I plan to install freebsd 8.1 at new server Intel(R) Xeon(R) Quadcore CPU E5620 @ 2.40GHz  x 2 Processor.

what i know this processor is 64 Bit Cpus

i dont know what architecture to choose.please suggest me,what the version need to download.

ftp://ftp1.freebsd.org/pub/FreeBSD/

ISO-IMAGES-alpha
ISO-IMAGES-amd64
 ISO-IMAGES-i386
 ISO-IMAGES-ia64
 ISO-IMAGES-pc98
 ISO-IMAGES-powerpc
 ISO-IMAGES-sparc64​


----------



## mk (Nov 6, 2010)

amd64, ia64 is for itanium cpu.


----------



## munir (Nov 6, 2010)

mk said:
			
		

> amd64, ia64 is for itanium cpu.



amd64 iknow but for Intel 64bit ?

ia64 what i know this new architecture for high end server model HP.

so for Intel E5620 ?


----------



## graudeejs (Nov 6, 2010)

amd64 is just name of 64bit arch. It is for both Intel EM64T and AMD64.
The name amd64 is because, AMD was first in 64bit field for common x86


----------



## munir (Nov 6, 2010)

killasmurf86 said:
			
		

> amd64 is just name of 64bit arch. It is for bough Intel IA-64 and AMD64.
> The name amd64 is because, AMD was first in 64bit field for common x86



so E5620 can install with ISO-IMAGES-amd64 ?


----------



## graudeejs (Nov 6, 2010)

Yes, that's what I said (you can install FreeBSD amd64 on your PC with E5620)


----------



## mk (Nov 6, 2010)

killasmurf86 said:
			
		

> Intel IA-64



This my friend is Intel Itanium architecture.

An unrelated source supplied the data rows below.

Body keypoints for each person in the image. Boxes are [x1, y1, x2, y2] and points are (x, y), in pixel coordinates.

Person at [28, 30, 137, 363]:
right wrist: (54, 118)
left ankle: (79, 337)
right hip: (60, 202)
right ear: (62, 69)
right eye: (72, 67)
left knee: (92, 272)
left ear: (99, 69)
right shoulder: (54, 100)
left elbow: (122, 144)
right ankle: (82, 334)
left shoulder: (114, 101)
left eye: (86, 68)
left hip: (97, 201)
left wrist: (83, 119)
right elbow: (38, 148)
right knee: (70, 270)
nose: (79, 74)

AMD(the company) introduce first (aka before Intel) 64bit.
Intel response with EM64T - Extended Memory 64 Technology.


----------



## graudeejs (Nov 6, 2010)

mk said:
			
		

> This my friend is Intel Itanium architecture.
> 
> AMD(the company) introduce first (aka before Intel) 64bit.
> Intel response with EM64T - Extended Memory 64 Technology.

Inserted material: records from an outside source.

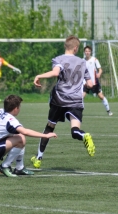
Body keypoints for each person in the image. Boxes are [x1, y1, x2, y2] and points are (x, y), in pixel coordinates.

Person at [31, 35, 95, 169]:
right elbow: (90, 83)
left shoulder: (58, 59)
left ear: (66, 46)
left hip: (60, 99)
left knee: (49, 127)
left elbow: (55, 73)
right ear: (76, 48)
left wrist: (39, 76)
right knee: (75, 130)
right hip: (76, 101)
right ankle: (84, 135)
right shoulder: (83, 62)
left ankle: (38, 158)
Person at [0, 94, 57, 177]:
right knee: (21, 138)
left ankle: (19, 168)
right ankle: (4, 166)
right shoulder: (10, 120)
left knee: (19, 137)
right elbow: (25, 132)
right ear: (16, 108)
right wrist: (45, 135)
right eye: (19, 107)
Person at [83, 45, 113, 116]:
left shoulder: (94, 60)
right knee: (81, 97)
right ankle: (79, 112)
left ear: (91, 52)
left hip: (94, 82)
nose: (87, 52)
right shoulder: (82, 61)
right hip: (86, 82)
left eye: (89, 51)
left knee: (101, 96)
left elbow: (100, 69)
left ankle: (108, 110)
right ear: (84, 52)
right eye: (86, 51)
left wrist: (99, 73)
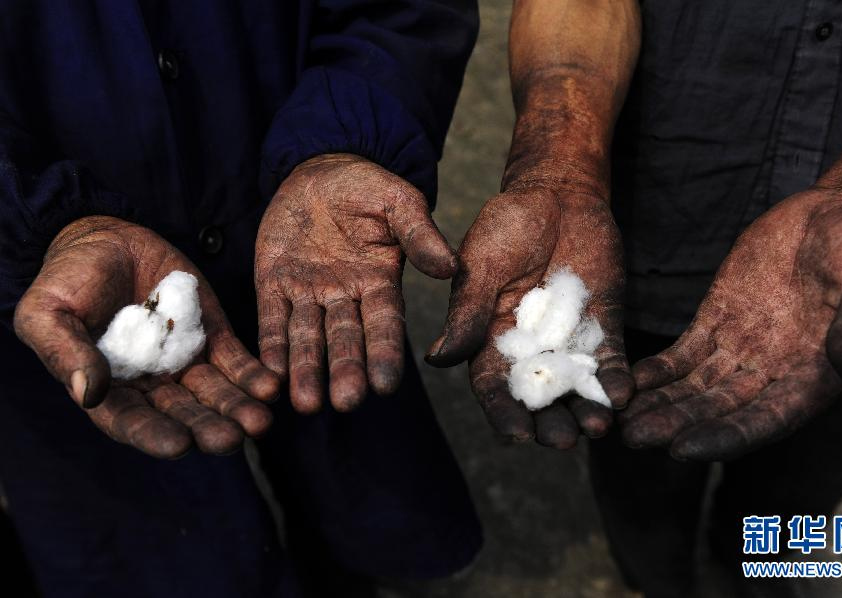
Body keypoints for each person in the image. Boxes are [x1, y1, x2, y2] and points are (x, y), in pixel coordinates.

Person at [0, 1, 482, 596]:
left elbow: (401, 12)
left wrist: (343, 140)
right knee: (164, 550)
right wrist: (40, 222)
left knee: (355, 500)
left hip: (289, 251)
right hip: (52, 297)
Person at [428, 0, 842, 596]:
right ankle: (660, 579)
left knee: (803, 489)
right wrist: (557, 168)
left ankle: (761, 569)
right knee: (642, 472)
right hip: (662, 212)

crap, you're right.... it thought it had to be something with E.... 
Thanks for correcting me


----------



## munir (Nov 6, 2010)

killasmurf86 said:
			
		

> Yes, that's what I said (you can install FreeBSD amd64 on your PC with E5620)



huuh...are you sure ?

why freebsd not make 64bit for intel ? just have amd64 only ..


----------



## mk (Nov 6, 2010)

Download amd64 iso - burn,boot,install,run. Be happy!


----------



## graudeejs (Nov 6, 2010)

That's just a name..... listen to mk


----------



## phoenix (Nov 6, 2010)

Intel released a brand-new 64-bit CPU architecture called IA64, using the Itanium CPU.  This is not related to x86 in any way, shape, or form.  Intel wanted everyone to buy all new systems with Itaniums CPUs and move away from x86 completely.

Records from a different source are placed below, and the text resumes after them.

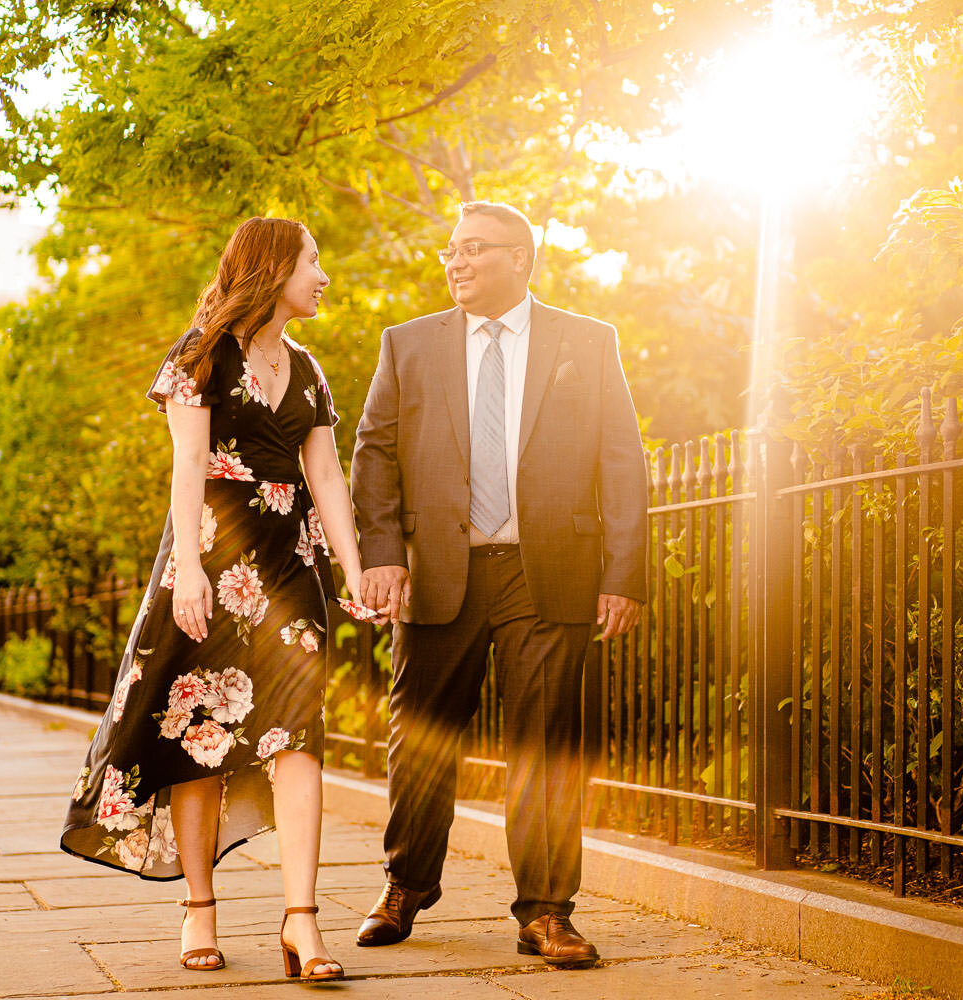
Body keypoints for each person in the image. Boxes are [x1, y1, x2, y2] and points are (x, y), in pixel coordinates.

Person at [61, 217, 360, 982]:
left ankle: (302, 921)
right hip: (209, 565)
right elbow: (187, 466)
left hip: (291, 573)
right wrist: (189, 569)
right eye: (313, 262)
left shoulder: (310, 369)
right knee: (201, 734)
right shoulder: (197, 357)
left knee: (298, 737)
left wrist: (353, 573)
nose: (323, 275)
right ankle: (200, 907)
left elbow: (326, 479)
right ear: (273, 269)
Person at [350, 201, 647, 967]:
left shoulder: (588, 340)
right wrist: (382, 552)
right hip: (436, 572)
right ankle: (406, 885)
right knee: (420, 739)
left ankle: (547, 912)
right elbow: (374, 449)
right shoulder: (407, 345)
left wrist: (624, 574)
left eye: (473, 249)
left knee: (545, 743)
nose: (455, 262)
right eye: (449, 250)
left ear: (521, 258)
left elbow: (622, 458)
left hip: (547, 571)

Then AMD released 64-bit extensions to x86, which they named "amd64".  This became very popular, as people could migrate to it without losing backward compatibility with their 32-bit x86 investments.  This totally caught Intel off-guard.

Open-source OSes that supported AMD's 64-bit extensions named their versions after the name of the architecture:  amd64.

Later, Intel released their version of AMD's 64-bit extensions to x86, and they've renamed it many times.  Something like EM64T, Intel64, and something else.

Some open-source OSes (like FreeBSD) left the name of their version of the OS named after the original architecture (amd64).  Others, like Linux, renamed their version of the OS using the generic x86-64 term.

IOW, you can install the amd64 version of FreeBSD on any x86 CPU (AMD, Intel, Via) that supports AMD's 64-bit extensions to x86.

(Searching the forums would have pulled up many, many, many threads on this very subject.)


----------



## DutchDaemon (Nov 6, 2010)

Even wandering about the kitchen in the dark would have made you bump your toe on this subject, I think ...


----------